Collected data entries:
________________________
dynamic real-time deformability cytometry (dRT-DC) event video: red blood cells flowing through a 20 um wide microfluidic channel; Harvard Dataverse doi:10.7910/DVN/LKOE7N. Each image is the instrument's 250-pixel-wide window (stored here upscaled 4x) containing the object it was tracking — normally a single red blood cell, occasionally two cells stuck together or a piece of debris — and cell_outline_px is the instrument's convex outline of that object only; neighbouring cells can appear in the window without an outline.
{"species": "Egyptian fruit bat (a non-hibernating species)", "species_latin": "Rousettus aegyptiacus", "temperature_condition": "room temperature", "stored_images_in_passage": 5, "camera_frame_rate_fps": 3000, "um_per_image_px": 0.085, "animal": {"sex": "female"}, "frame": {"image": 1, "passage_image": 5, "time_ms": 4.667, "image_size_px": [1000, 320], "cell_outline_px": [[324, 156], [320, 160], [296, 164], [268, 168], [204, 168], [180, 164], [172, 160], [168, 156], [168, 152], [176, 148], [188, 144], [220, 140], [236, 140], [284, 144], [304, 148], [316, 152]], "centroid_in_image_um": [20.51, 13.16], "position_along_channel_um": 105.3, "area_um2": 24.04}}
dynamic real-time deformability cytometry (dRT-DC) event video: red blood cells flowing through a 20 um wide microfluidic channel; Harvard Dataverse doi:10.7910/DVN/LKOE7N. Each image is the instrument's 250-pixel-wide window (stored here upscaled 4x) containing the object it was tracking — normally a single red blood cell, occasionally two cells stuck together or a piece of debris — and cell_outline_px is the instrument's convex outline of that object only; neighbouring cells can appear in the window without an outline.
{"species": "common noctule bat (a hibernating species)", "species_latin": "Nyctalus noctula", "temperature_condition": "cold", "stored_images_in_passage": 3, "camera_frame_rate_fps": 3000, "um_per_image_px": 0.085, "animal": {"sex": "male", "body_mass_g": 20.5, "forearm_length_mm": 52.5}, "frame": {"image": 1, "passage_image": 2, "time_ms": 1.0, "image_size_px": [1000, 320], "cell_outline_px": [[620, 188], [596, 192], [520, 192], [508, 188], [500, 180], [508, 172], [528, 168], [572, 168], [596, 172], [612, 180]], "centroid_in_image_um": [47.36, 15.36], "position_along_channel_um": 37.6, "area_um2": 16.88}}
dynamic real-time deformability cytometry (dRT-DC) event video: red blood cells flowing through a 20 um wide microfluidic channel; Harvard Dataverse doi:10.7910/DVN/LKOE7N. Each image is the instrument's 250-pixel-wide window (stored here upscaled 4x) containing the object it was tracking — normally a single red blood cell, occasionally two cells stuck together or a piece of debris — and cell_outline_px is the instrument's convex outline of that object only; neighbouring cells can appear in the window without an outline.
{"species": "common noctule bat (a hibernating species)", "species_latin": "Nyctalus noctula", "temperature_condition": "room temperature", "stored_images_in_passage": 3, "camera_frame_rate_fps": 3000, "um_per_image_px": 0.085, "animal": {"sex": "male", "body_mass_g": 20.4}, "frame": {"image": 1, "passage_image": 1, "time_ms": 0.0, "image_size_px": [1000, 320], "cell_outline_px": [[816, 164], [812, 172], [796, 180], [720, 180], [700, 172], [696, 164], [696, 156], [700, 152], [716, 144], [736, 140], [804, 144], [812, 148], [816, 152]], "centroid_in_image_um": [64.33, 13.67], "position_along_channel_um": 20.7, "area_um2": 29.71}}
________________________
**WHAT THIS TASK INVOLVES:**
Quote all the records exactly, please, leaving none out.

**EXPECTED OUTPUT:**
dynamic real-time deformability cytometry (dRT-DC) event video: red blood cells flowing through a 20 um wide microfluidic channel; Harvard Dataverse doi:10.7910/DVN/LKOE7N. Each image is the instrument's 250-pixel-wide window (stored here upscaled 4x) containing the object it was tracking — normally a single red blood cell, occasionally two cells stuck together or a piece of debris — and cell_outline_px is the instrument's convex outline of that object only; neighbouring cells can appear in the window without an outline.
{"species": "Egyptian fruit bat (a non-hibernating species)", "species_latin": "Rousettus aegyptiacus", "temperature_condition": "room temperature", "stored_images_in_passage": 5, "camera_frame_rate_fps": 3000, "um_per_image_px": 0.085, "animal": {"sex": "female"}, "frame": {"image": 1, "passage_image": 5, "time_ms": 4.667, "image_size_px": [1000, 320], "cell_outline_px": [[324, 156], [320, 160], [296, 164], [268, 168], [204, 168], [180, 164], [172, 160], [168, 156], [168, 152], [176, 148], [188, 144], [220, 140], [236, 140], [284, 144], [304, 148], [316, 152]], "centroid_in_image_um": [20.51, 13.16], "position_along_channel_um": 105.3, "area_um2": 24.04}}
dynamic real-time deformability cytometry (dRT-DC) event video: red blood cells flowing through a 20 um wide microfluidic channel; Harvard Dataverse doi:10.7910/DVN/LKOE7N. Each image is the instrument's 250-pixel-wide window (stored here upscaled 4x) containing the object it was tracking — normally a single red blood cell, occasionally two cells stuck together or a piece of debris — and cell_outline_px is the instrument's convex outline of that object only; neighbouring cells can appear in the window without an outline.
{"species": "common noctule bat (a hibernating species)", "species_latin": "Nyctalus noctula", "temperature_condition": "cold", "stored_images_in_passage": 3, "camera_frame_rate_fps": 3000, "um_per_image_px": 0.085, "animal": {"sex": "male", "body_mass_g": 20.5, "forearm_length_mm": 52.5}, "frame": {"image": 1, "passage_image": 2, "time_ms": 1.0, "image_size_px": [1000, 320], "cell_outline_px": [[620, 188], [596, 192], [520, 192], [508, 188], [500, 180], [508, 172], [528, 168], [572, 168], [596, 172], [612, 180]], "centroid_in_image_um": [47.36, 15.36], "position_along_channel_um": 37.6, "area_um2": 16.88}}
dynamic real-time deformability cytometry (dRT-DC) event video: red blood cells flowing through a 20 um wide microfluidic channel; Harvard Dataverse doi:10.7910/DVN/LKOE7N. Each image is the instrument's 250-pixel-wide window (stored here upscaled 4x) containing the object it was tracking — normally a single red blood cell, occasionally two cells stuck together or a piece of debris — and cell_outline_px is the instrument's convex outline of that object only; neighbouring cells can appear in the window without an outline.
{"species": "common noctule bat (a hibernating species)", "species_latin": "Nyctalus noctula", "temperature_condition": "room temperature", "stored_images_in_passage": 3, "camera_frame_rate_fps": 3000, "um_per_image_px": 0.085, "animal": {"sex": "male", "body_mass_g": 20.4}, "frame": {"image": 1, "passage_image": 1, "time_ms": 0.0, "image_size_px": [1000, 320], "cell_outline_px": [[816, 164], [812, 172], [796, 180], [720, 180], [700, 172], [696, 164], [696, 156], [700, 152], [716, 144], [736, 140], [804, 144], [812, 148], [816, 152]], "centroid_in_image_um": [64.33, 13.67], "position_along_channel_um": 20.7, "area_um2": 29.71}}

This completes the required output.